[[ INFORMATION PROVIDED, beginning ]]
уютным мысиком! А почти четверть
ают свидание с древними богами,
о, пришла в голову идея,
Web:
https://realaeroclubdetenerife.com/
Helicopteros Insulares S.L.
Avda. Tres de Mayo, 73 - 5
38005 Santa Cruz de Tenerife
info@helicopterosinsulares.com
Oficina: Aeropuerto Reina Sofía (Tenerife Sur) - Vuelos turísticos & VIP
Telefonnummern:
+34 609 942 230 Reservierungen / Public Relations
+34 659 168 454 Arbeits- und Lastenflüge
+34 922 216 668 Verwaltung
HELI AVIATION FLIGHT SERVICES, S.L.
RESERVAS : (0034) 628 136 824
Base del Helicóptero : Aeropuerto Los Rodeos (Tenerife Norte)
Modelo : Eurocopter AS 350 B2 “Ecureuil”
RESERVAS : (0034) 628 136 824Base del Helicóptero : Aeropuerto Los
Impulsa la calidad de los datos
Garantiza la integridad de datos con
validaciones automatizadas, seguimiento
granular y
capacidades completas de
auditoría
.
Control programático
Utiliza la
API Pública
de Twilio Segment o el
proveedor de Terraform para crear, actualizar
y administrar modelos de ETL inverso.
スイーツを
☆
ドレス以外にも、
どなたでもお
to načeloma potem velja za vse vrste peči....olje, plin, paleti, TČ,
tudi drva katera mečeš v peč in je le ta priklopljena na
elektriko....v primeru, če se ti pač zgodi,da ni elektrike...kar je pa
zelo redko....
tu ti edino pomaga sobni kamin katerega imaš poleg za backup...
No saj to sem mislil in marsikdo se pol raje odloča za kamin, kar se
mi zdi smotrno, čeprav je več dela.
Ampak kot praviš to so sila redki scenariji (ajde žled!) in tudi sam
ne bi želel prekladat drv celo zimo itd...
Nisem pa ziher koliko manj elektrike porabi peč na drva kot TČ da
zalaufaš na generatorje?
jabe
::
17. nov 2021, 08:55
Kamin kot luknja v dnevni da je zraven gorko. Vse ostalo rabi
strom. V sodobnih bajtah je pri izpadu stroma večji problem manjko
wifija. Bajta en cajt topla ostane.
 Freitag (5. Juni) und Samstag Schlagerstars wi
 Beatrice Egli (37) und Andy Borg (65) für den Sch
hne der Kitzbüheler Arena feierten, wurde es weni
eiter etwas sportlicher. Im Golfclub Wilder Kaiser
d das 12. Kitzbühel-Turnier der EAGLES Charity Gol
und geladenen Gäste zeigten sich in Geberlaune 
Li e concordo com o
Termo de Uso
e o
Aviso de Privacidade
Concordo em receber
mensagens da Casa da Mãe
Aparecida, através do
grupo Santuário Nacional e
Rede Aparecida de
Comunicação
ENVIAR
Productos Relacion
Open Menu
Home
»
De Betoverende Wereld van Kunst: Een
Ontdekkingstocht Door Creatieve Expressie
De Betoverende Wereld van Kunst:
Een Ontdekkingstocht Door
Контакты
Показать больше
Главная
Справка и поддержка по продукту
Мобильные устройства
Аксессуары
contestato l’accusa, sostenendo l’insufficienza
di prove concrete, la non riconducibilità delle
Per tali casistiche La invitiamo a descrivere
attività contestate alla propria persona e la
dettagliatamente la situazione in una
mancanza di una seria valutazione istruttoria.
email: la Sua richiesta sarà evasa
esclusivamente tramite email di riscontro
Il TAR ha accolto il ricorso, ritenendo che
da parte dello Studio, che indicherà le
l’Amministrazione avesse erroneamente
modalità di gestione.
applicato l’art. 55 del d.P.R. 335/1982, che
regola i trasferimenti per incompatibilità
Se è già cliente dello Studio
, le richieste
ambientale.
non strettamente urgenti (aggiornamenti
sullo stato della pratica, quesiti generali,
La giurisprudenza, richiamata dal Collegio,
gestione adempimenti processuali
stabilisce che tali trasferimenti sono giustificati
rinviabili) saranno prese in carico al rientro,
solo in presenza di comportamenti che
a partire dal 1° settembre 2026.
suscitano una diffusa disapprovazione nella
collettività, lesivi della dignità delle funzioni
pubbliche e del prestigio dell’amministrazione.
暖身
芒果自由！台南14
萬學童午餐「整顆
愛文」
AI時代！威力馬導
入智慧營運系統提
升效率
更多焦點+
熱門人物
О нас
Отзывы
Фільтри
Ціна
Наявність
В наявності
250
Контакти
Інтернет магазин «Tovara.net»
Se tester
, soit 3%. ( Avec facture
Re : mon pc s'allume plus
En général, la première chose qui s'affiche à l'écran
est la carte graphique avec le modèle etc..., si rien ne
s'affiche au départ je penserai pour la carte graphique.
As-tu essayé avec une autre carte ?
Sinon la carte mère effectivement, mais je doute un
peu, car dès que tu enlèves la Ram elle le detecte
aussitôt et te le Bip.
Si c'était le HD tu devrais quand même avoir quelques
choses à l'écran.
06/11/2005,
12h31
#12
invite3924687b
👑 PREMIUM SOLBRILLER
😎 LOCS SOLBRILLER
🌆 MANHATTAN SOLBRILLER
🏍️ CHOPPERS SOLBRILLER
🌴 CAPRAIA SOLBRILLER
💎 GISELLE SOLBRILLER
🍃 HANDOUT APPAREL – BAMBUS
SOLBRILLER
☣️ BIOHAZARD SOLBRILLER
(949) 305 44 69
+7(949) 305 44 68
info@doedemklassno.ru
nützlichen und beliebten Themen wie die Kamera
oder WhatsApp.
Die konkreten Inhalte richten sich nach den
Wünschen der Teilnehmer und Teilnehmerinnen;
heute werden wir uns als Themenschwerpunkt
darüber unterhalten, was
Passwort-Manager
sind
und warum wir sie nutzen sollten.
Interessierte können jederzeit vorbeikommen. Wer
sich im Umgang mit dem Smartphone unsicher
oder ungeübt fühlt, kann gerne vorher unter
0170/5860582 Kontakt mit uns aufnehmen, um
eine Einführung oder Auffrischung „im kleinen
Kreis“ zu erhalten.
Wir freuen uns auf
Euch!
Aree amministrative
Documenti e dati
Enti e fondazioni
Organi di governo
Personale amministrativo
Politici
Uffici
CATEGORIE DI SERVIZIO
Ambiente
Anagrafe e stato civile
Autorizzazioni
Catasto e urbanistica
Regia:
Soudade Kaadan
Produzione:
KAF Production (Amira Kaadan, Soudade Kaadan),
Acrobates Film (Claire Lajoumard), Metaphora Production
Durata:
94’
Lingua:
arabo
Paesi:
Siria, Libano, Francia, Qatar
[[ INFORMATION PROVIDED, end ]]
## TASK
Could you restate word for word the lines above, from the one that contains "eiter etwas sportlicher." through the one that contains "aussitôt et te le Bip.", and no others?

## WRITTEN REPLY
eiter etwas sportlicher. Im Golfclub Wilder Kaiser
d das 12. Kitzbühel-Turnier der EAGLES Charity Gol
und geladenen Gäste zeigten sich in Geberlaune 
Li e concordo com o
Termo de Uso
e o
Aviso de Privacidade
Concordo em receber
mensagens da Casa da Mãe
Aparecida, através do
grupo Santuário Nacional e
Rede Aparecida de
Comunicação
ENVIAR
Productos Relacion
Open Menu
Home
»
De Betoverende Wereld van Kunst: Een
Ontdekkingstocht Door Creatieve Expressie
De Betoverende Wereld van Kunst:
Een Ontdekkingstocht Door
Контакты
Показать больше
Главная
Справка и поддержка по продукту
Мобильные устройства
Аксессуары
contestato l’accusa, sostenendo l’insufficienza
di prove concrete, la non riconducibilità delle
Per tali casistiche La invitiamo a descrivere
attività contestate alla propria persona e la
dettagliatamente la situazione in una
mancanza di una seria valutazione istruttoria.
email: la Sua richiesta sarà evasa
esclusivamente tramite email di riscontro
Il TAR ha accolto il ricorso, ritenendo che
da parte dello Studio, che indicherà le
l’Amministrazione avesse erroneamente
modalità di gestione.
applicato l’art. 55 del d.P.R. 335/1982, che
regola i trasferimenti per incompatibilità
Se è già cliente dello Studio
, le richieste
ambientale.
non strettamente urgenti (aggiornamenti
sullo stato della pratica, quesiti generali,
La giurisprudenza, richiamata dal Collegio,
gestione adempimenti processuali
stabilisce che tali trasferimenti sono giustificati
rinviabili) saranno prese in carico al rientro,
solo in presenza di comportamenti che
a partire dal 1° settembre 2026.
suscitano una diffusa disapprovazione nella
collettività, lesivi della dignità delle funzioni
pubbliche e del prestigio dell’amministrazione.
暖身
芒果自由！台南14
萬學童午餐「整顆
愛文」
AI時代！威力馬導
入智慧營運系統提
升效率
更多焦點+
熱門人物
О нас
Отзывы
Фільтри
Ціна
Наявність
В наявності
250
Контакти
Інтернет магазин «Tovara.net»
Se tester
, soit 3%. ( Avec facture
Re : mon pc s'allume plus
En général, la première chose qui s'affiche à l'écran
est la carte graphique avec le modèle etc..., si rien ne
s'affiche au départ je penserai pour la carte graphique.
As-tu essayé avec une autre carte ?
Sinon la carte mère effectivement, mais je doute un
peu, car dès que tu enlèves la Ram elle le detecte
aussitôt et te le Bip.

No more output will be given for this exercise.